On a well-to-wheel basis, battery trains are typically more efficient than hydrogen trains because they avoid
conversion losses in electrolysis and fuel cells. However, efficiency is only one factor; range, infrastructure constraints,
and existing grid capacity can still favour hydrogen on specific corridors.
When does full electrification beat both batteries and hydrogen?
On busy routes with high train frequency, full overhead electrification almost always delivers the lowest long
run cost per seat-kilometre and the highest efficiency, even with substantial upfront capex.

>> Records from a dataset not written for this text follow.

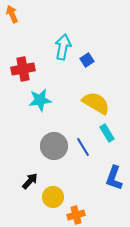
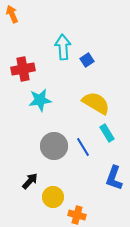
cyan arrow: rotated 15 degrees counterclockwise
orange cross: moved 1 px right; rotated 30 degrees clockwise
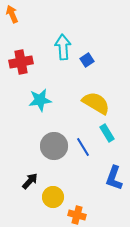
red cross: moved 2 px left, 7 px up
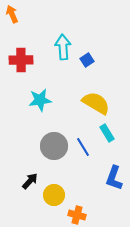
red cross: moved 2 px up; rotated 10 degrees clockwise
yellow circle: moved 1 px right, 2 px up
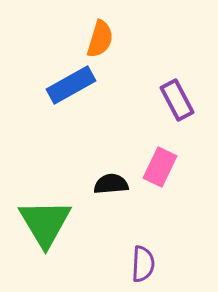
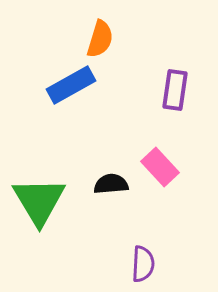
purple rectangle: moved 2 px left, 10 px up; rotated 36 degrees clockwise
pink rectangle: rotated 69 degrees counterclockwise
green triangle: moved 6 px left, 22 px up
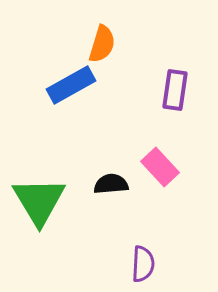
orange semicircle: moved 2 px right, 5 px down
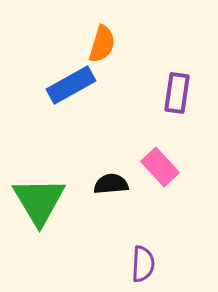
purple rectangle: moved 2 px right, 3 px down
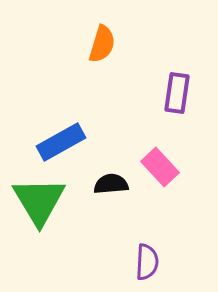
blue rectangle: moved 10 px left, 57 px down
purple semicircle: moved 4 px right, 2 px up
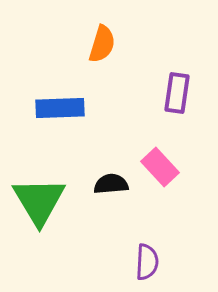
blue rectangle: moved 1 px left, 34 px up; rotated 27 degrees clockwise
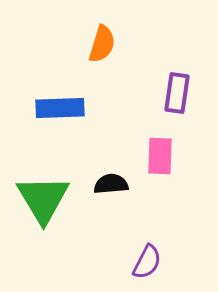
pink rectangle: moved 11 px up; rotated 45 degrees clockwise
green triangle: moved 4 px right, 2 px up
purple semicircle: rotated 24 degrees clockwise
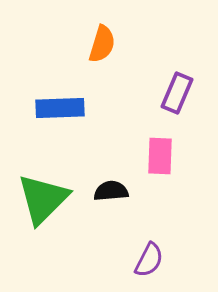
purple rectangle: rotated 15 degrees clockwise
black semicircle: moved 7 px down
green triangle: rotated 16 degrees clockwise
purple semicircle: moved 2 px right, 2 px up
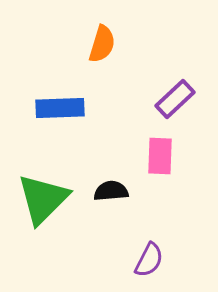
purple rectangle: moved 2 px left, 6 px down; rotated 24 degrees clockwise
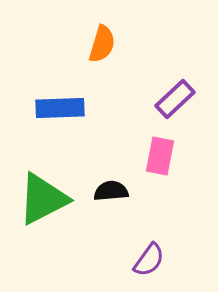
pink rectangle: rotated 9 degrees clockwise
green triangle: rotated 18 degrees clockwise
purple semicircle: rotated 9 degrees clockwise
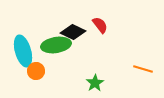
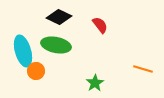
black diamond: moved 14 px left, 15 px up
green ellipse: rotated 20 degrees clockwise
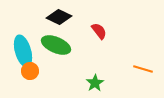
red semicircle: moved 1 px left, 6 px down
green ellipse: rotated 12 degrees clockwise
orange circle: moved 6 px left
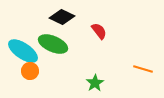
black diamond: moved 3 px right
green ellipse: moved 3 px left, 1 px up
cyan ellipse: rotated 40 degrees counterclockwise
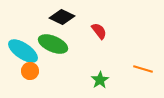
green star: moved 5 px right, 3 px up
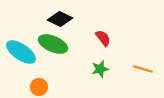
black diamond: moved 2 px left, 2 px down
red semicircle: moved 4 px right, 7 px down
cyan ellipse: moved 2 px left, 1 px down
orange circle: moved 9 px right, 16 px down
green star: moved 11 px up; rotated 18 degrees clockwise
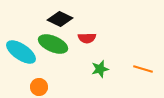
red semicircle: moved 16 px left; rotated 126 degrees clockwise
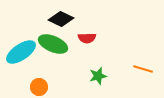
black diamond: moved 1 px right
cyan ellipse: rotated 68 degrees counterclockwise
green star: moved 2 px left, 7 px down
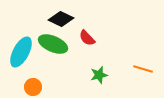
red semicircle: rotated 48 degrees clockwise
cyan ellipse: rotated 28 degrees counterclockwise
green star: moved 1 px right, 1 px up
orange circle: moved 6 px left
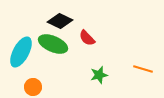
black diamond: moved 1 px left, 2 px down
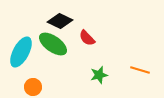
green ellipse: rotated 12 degrees clockwise
orange line: moved 3 px left, 1 px down
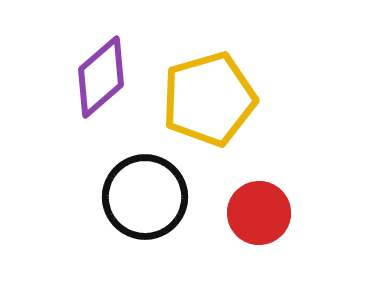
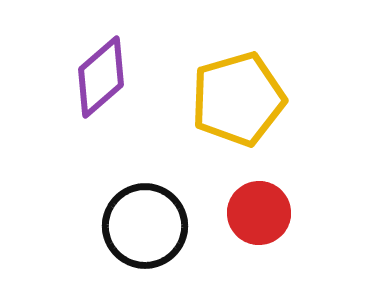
yellow pentagon: moved 29 px right
black circle: moved 29 px down
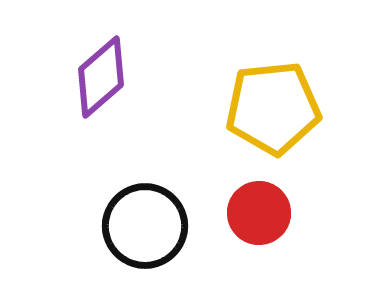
yellow pentagon: moved 35 px right, 9 px down; rotated 10 degrees clockwise
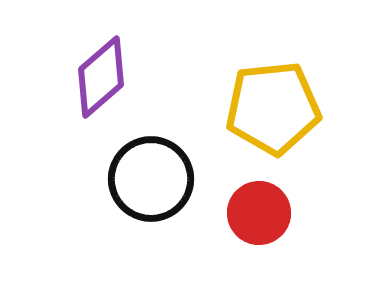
black circle: moved 6 px right, 47 px up
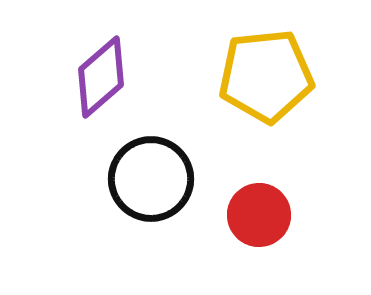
yellow pentagon: moved 7 px left, 32 px up
red circle: moved 2 px down
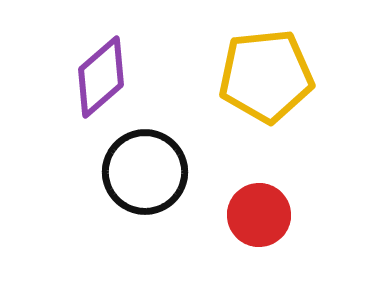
black circle: moved 6 px left, 7 px up
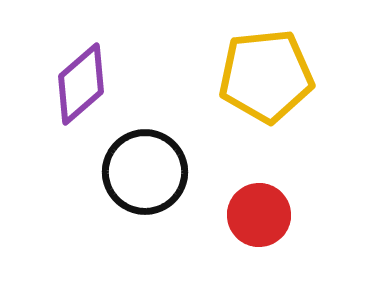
purple diamond: moved 20 px left, 7 px down
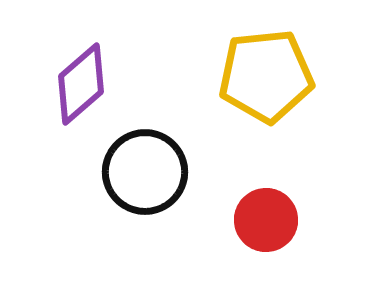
red circle: moved 7 px right, 5 px down
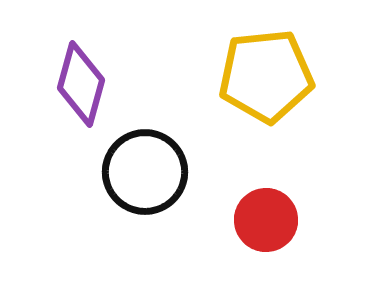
purple diamond: rotated 34 degrees counterclockwise
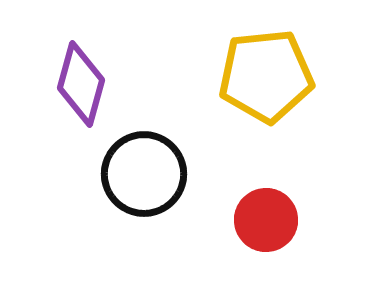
black circle: moved 1 px left, 2 px down
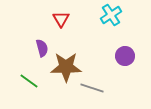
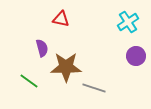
cyan cross: moved 17 px right, 7 px down
red triangle: rotated 48 degrees counterclockwise
purple circle: moved 11 px right
gray line: moved 2 px right
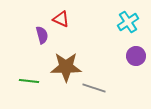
red triangle: rotated 12 degrees clockwise
purple semicircle: moved 13 px up
green line: rotated 30 degrees counterclockwise
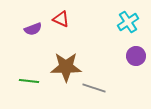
purple semicircle: moved 9 px left, 6 px up; rotated 84 degrees clockwise
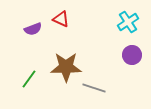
purple circle: moved 4 px left, 1 px up
green line: moved 2 px up; rotated 60 degrees counterclockwise
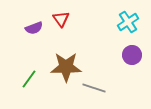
red triangle: rotated 30 degrees clockwise
purple semicircle: moved 1 px right, 1 px up
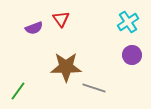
green line: moved 11 px left, 12 px down
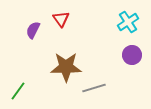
purple semicircle: moved 1 px left, 2 px down; rotated 138 degrees clockwise
gray line: rotated 35 degrees counterclockwise
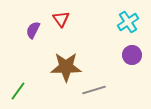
gray line: moved 2 px down
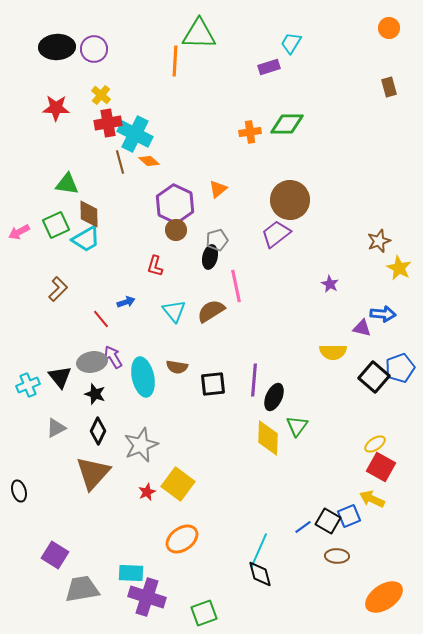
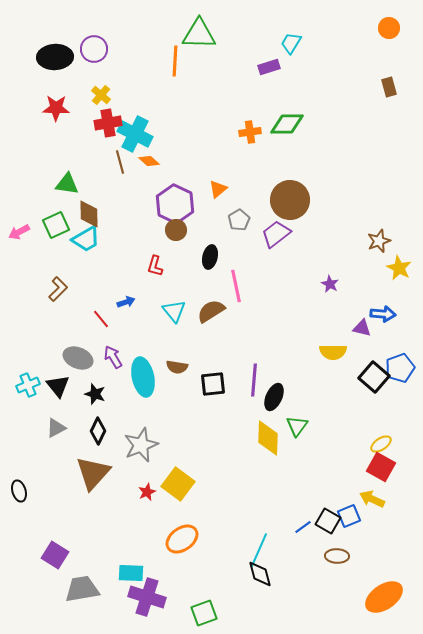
black ellipse at (57, 47): moved 2 px left, 10 px down
gray pentagon at (217, 240): moved 22 px right, 20 px up; rotated 15 degrees counterclockwise
gray ellipse at (92, 362): moved 14 px left, 4 px up; rotated 32 degrees clockwise
black triangle at (60, 377): moved 2 px left, 9 px down
yellow ellipse at (375, 444): moved 6 px right
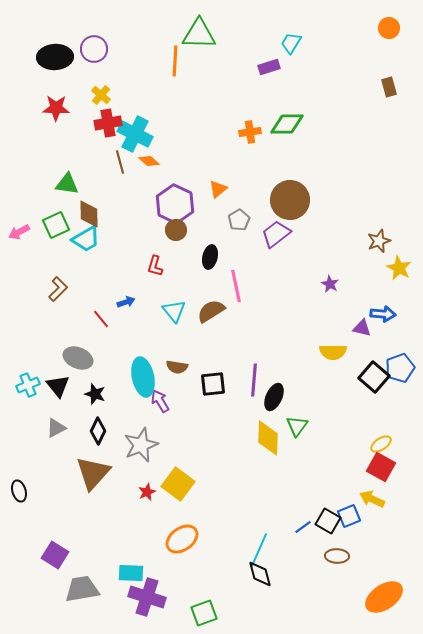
purple arrow at (113, 357): moved 47 px right, 44 px down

Batteries and hydrogen are mainly
attractive where traffic density is too low to justify continuous wires.
Can battery and hydrogen trains share infrastructure?
In principle, yes. For example, hydrogen produced for industrial use or heavy-duty trucks can also fuel trains, while grid
upgrades for rail charging can benefit other electric transport. In practice, governance and cost allocation between sectors are
non-trivial and must be planned carefully.
What should rail agencies prioritise over the next decade?
Agencies should prioritise conventional electrification on core corridors, pilot battery and hydrogen trains on
representative non-electrified routes, and integrate decisions with national hydrogen and power strategies. Robust asset
management and clear carbon pricing will help reveal where each option makes the most sense.